As can be seen in this quotation, Weisberg’s Multidimensional model not only questions the Michigan School’s psychological identification model, but also takes a critical stance towards a Rational Choice approach of party ID, because aspects like general personal values are considered.
2.4 Difficulties in Measurement
The standard operationalization of the measurement of party identification is the seven-point scale introduced by Campbell et al. in The American Voter. To determine whether a person identifies with a party, the Michigan School uses self-classification. Respondents are asked the following question: „Generally speaking, do you think of yourself as a Democrat, a Republican, and Independent, or what?“ If the respondent positions himself with one of the parties, he is then asked to evaluate the strength of his attachment. However, has he identified as an Independent, he will be asked to evaluate his leaning tendency to either one of the parties. By using this information, interviewees can be placed on a scale, ranging from strong Democrats to strong Republicans, with Leaners and pure Independents in between. Studies have either used a three- point scale or a more detailed seven-point scale, but the basic assumptions remain the same: party ID is understood as a single-dimensional, bipolar concept where a positive attitude towards one party can be interpreted as a negative attitude towards another party (Campbell et al. 1960, 122123).
Figure 1: Combined Seven-point and Three-point Scale of SRC
illustration not visible in this excerpt
Critics have voiced concerns about the model, as its single-dimensional setup makes it impossible to record whether an Independent really is anti-partisan, indifferent, or whether his independence is a form of partisanship in itself. They claimed that voting records were a much better statement of party ID than self-evaluation. Campbell does not leave this issue unattended: “We have not measured party attachments in terms of the vote or the evaluation of partisan issues precisely because we are interested in exploring the influence of party identification on voting behavior [...]“ (Campbell et al. 1960, 124).
Using the statistical method of factor analysis, Herbert F. Weisberg developed a model, in which the basic seven-point scale was extended by integrating four new factors: partisan direction, strength of partisanship, party system support, and political independence. By applying these four additional factors it was possible to find statistically significant evidence for the relationship between normative aspects, e.g. the identification with the American party system, and party identification (Kamieniecki 1985, 19-45).

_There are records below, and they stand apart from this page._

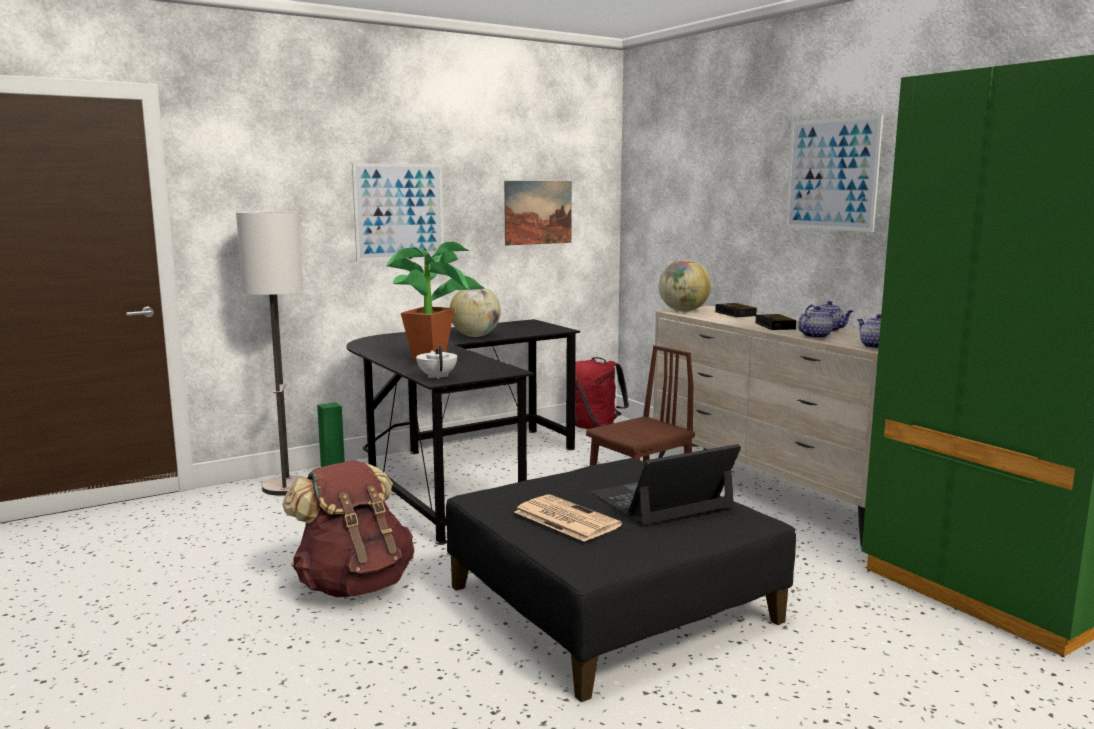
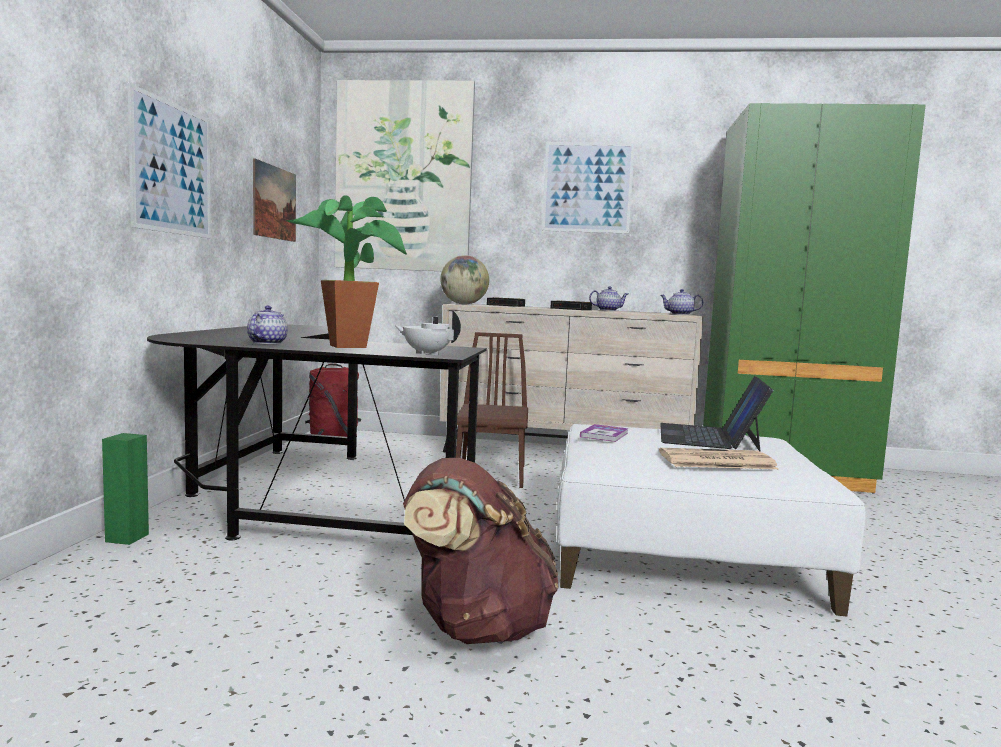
camera: 50 degrees left, 5 degrees down
(286, 487) = (98, 573): floor lamp -> none
(475, 336) = (287, 332): globe -> none
(577, 473) = (604, 435): none -> book
(610, 604) = (681, 549): black ottoman -> white ottoman
(675, 170) = (403, 177): none -> picture
(815, 336) = (624, 312): teapot -> teapot (267, 343)

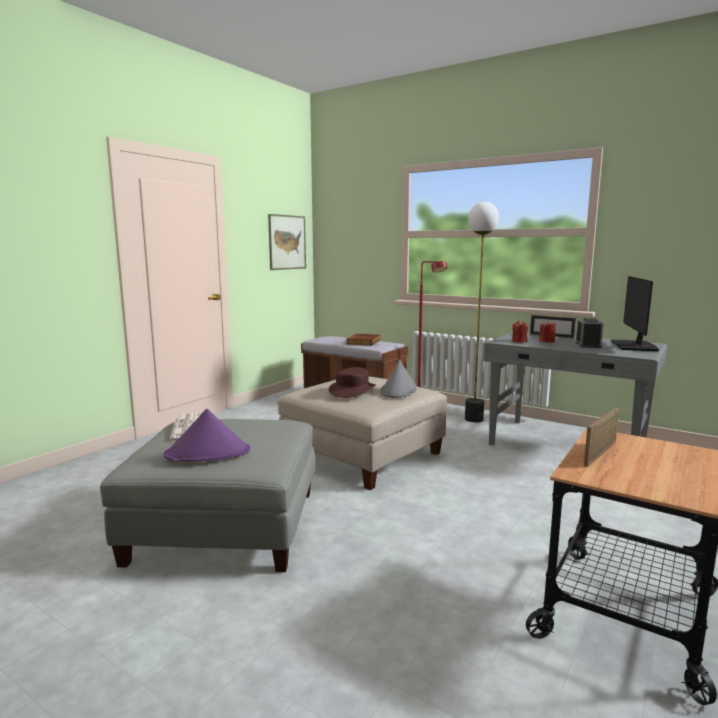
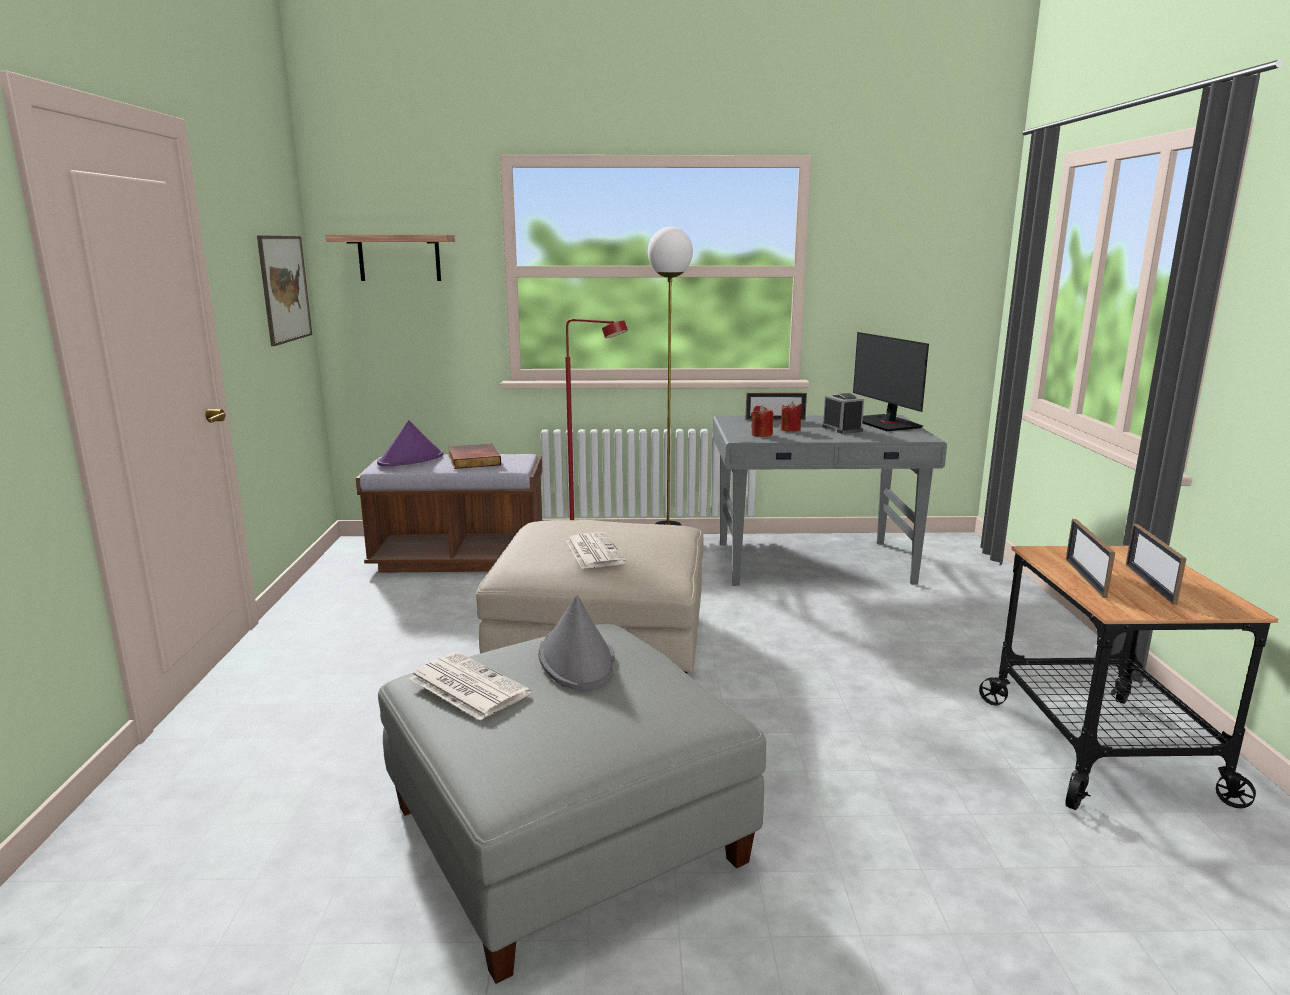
camera: 35 degrees left, 5 degrees up
(208, 453) = (601, 723): purple hat -> purple hat (411, 460)
(351, 227) = (399, 258): none -> shelf
(352, 390) = (593, 551): brown hat -> newspaper
(398, 390) = (656, 537): grey hat -> grey hat (577, 660)
(652, 469) = (1150, 584): none -> picture frame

Summarizing this section it becomes clear that, as in most scientific debates, different scholars have different opinions on party identification, ranging from the psychological identification model developed by the Michigan School to a Rational Choice model inspired by the work of Anthony Downs, which emphasizes the crucial role of utility maximization and information shortcuts. Criticizing both models, Herbert F. Weisberg developed the Multidimensional model of partisanship, including normative issues and introducing the concept of multiple identifications.